#### [YOUR ASSIGNMENT]
When you copy the data that follows, reproduce every word exactly and leave out the images.

Collected data entries
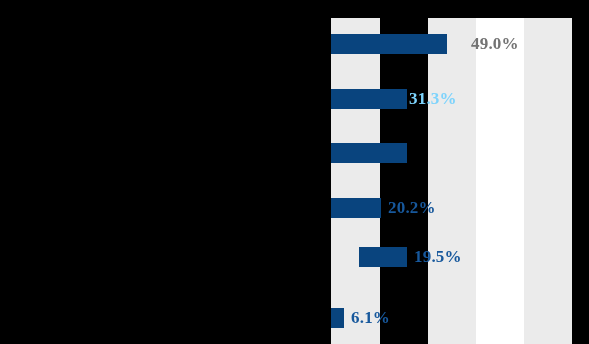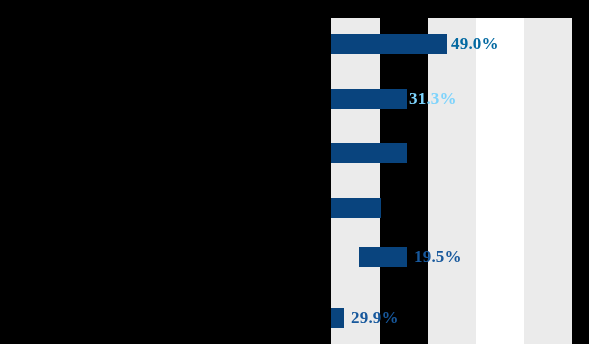--- a/index.html
+++ b/index.html
@@ -87,7 +87,7 @@
     <div id="bars">
         <div class="bar-row" style="top: 16px;">
           <div class="bar" style="width: 116px; background: rgb(9, 68, 126);"></div>
-          <span class="bar-label" style="left: 120px; color: #0369a1;">49.0%</span>
+          <span class="bar-label" style="left: 140px; color: #737373;">49.0%</span>
         </div>
         <div class="bar-row" style="top: 71px;">
           <div class="bar" style="width: 76px; background: rgb(9, 68, 126);"></div>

#### [OUTPUT OF THE EXERCISE]
--- a/index.html
+++ b/index.html
@@ -87,7 +87,7 @@
     <div id="bars">
         <div class="bar-row" style="top: 16px;">
           <div class="bar" style="width: 116px; background: rgb(9, 68, 126);"></div>
-          <span class="bar-label" style="left: 120px; color: #0369a1;">49.0%</span>
+          <span class="bar-label" style="left: 140px; color: #737373;">49.0%</span>
         </div>
         <div class="bar-row" style="top: 71px;">
           <div class="bar" style="width: 76px; background: rgb(9, 68, 126);"></div>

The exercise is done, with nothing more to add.